* **Data listing**
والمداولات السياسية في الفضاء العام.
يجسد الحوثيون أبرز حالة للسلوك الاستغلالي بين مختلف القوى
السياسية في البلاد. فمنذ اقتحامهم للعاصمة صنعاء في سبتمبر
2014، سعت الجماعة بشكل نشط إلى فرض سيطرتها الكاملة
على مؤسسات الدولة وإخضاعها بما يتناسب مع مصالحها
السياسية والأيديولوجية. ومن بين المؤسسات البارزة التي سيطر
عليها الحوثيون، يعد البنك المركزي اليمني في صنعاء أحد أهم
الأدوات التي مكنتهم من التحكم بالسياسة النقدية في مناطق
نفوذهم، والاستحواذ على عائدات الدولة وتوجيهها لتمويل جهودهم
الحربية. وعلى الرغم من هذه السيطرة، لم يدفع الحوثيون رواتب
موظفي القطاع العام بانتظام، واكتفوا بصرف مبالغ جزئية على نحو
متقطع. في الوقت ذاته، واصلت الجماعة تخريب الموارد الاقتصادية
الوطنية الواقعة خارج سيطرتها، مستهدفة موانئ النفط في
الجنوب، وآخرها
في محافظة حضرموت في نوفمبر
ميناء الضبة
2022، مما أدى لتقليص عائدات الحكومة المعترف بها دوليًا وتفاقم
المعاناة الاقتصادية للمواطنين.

* **What is expected**
Please change "الحوثيون" to "أنصار الله" everywhere in the records above and leave the rest of the text untouched.

* **Task answer**
والمداولات السياسية في الفضاء العام.
يجسد أنصار الله أبرز حالة للسلوك الاستغلالي بين مختلف القوى
السياسية في البلاد. فمنذ اقتحامهم للعاصمة صنعاء في سبتمبر
2014، سعت الجماعة بشكل نشط إلى فرض سيطرتها الكاملة
على مؤسسات الدولة وإخضاعها بما يتناسب مع مصالحها
السياسية والأيديولوجية. ومن بين المؤسسات البارزة التي سيطر
عليها أنصار الله، يعد البنك المركزي اليمني في صنعاء أحد أهم
الأدوات التي مكنتهم من التحكم بالسياسة النقدية في مناطق
نفوذهم، والاستحواذ على عائدات الدولة وتوجيهها لتمويل جهودهم
الحربية. وعلى الرغم من هذه السيطرة، لم يدفع أنصار الله رواتب
موظفي القطاع العام بانتظام، واكتفوا بصرف مبالغ جزئية على نحو
متقطع. في الوقت ذاته، واصلت الجماعة تخريب الموارد الاقتصادية
الوطنية الواقعة خارج سيطرتها، مستهدفة موانئ النفط في
الجنوب، وآخرها
في محافظة حضرموت في نوفمبر
ميناء الضبة
2022، مما أدى لتقليص عائدات الحكومة المعترف بها دوليًا وتفاقم
المعاناة الاقتصادية للمواطنين.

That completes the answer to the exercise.